Becoming serpent: Mapping coils of paranoia in a neocolonial security state.
In an effort to understand the paranoia of disturbing expressions of white supremacy within present-day US, my PhD entered enter a transnational program of research to pre-empt psychosis. With interviews, participant observation, scientific artifacts, reflexive journaling, and public art, I put forth what I term psycurity – an abstract machine that channels paranoia, itself emerging out of a colonial desire-to-know entangled with a fear of ‘regressing’. I map how, within psycurity assemblages, this dis-ease of white supremacy is able to hide as reasonable suspicion, predict the future, brand threatening bodies, and grow through fear, thereby making up the undulating coils of a neocolonial security state.
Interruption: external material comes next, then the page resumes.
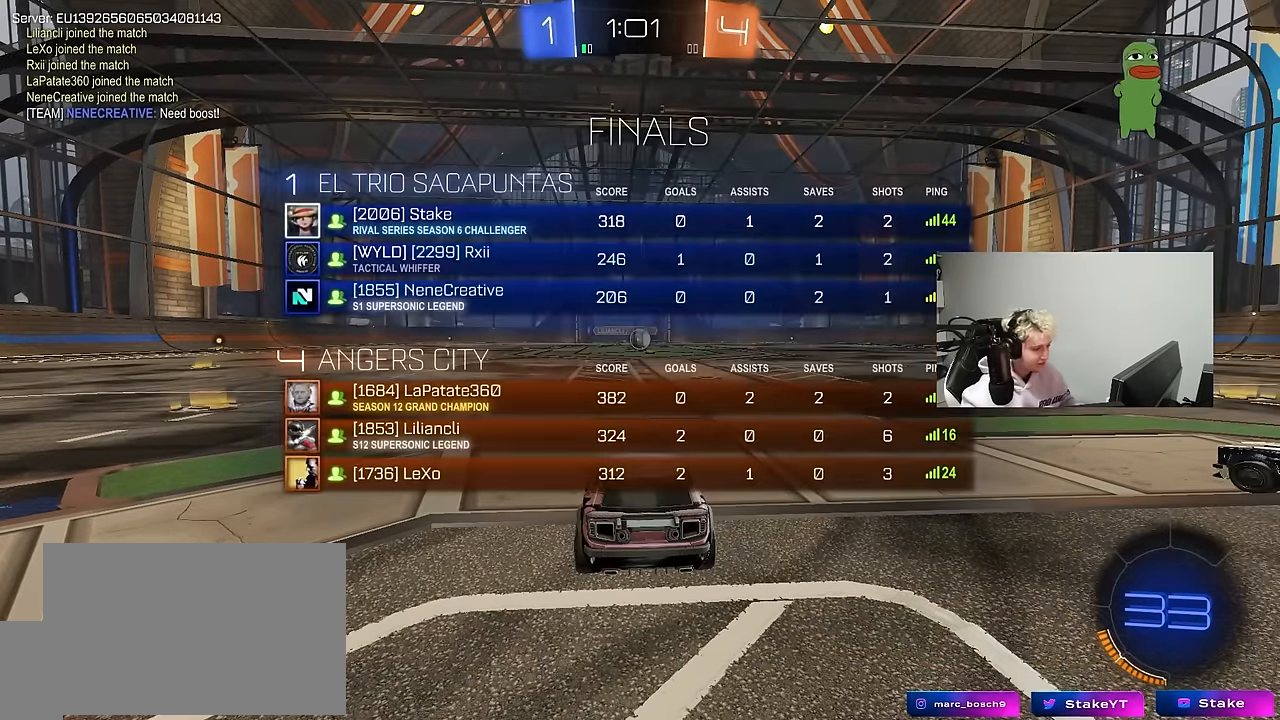
{"keys": ["w"], "mouse": ["left"], "mouse_move": "left", "events": [[50, "tab", "up"]]}
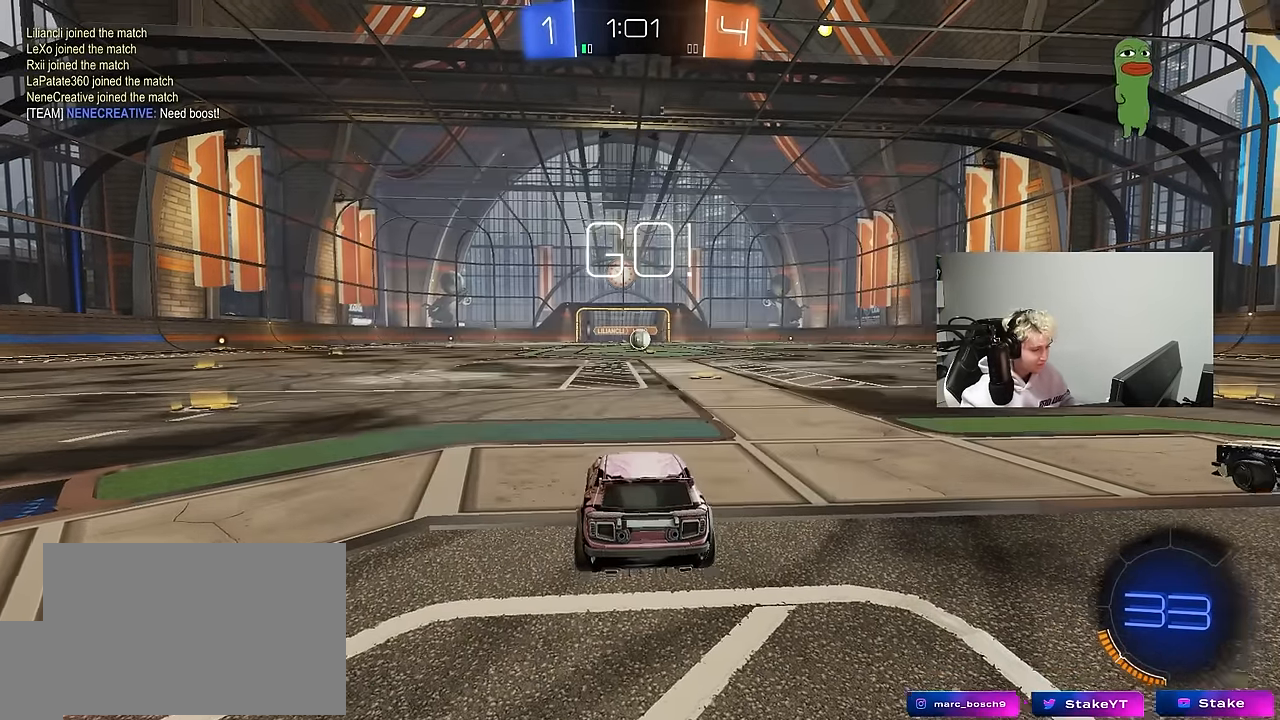
{"keys": ["a", "w"], "mouse": ["left", "right"], "mouse_move": "still", "events": [[17, "d", "down"], [167, "d", "up"], [450, "mouse_right", "down"], [484, "a", "down"]]}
Recognizing that this itself is a ‘paranoid reading’ of the present moment, I then reclaim my own response/ability as a critical scholar by also doing a ‘reparative reading’ of psycurity. I join with decolonial and feminist scholarship to ‘re-turn’ paranoia’s more-than-human roots, ultimately arguing that making spaces of and for participation, listening, and mystery could transform the paranoia of psycurity into yearning, a sense of other possible worlds, here-now. At once critical and creative, paranoid and reparative, representational and non-representational, this research unsettles the coloniality of not only psycurity, but psy inquiry too.
This project became the basis for a monograph that came out with Routledge in 2019.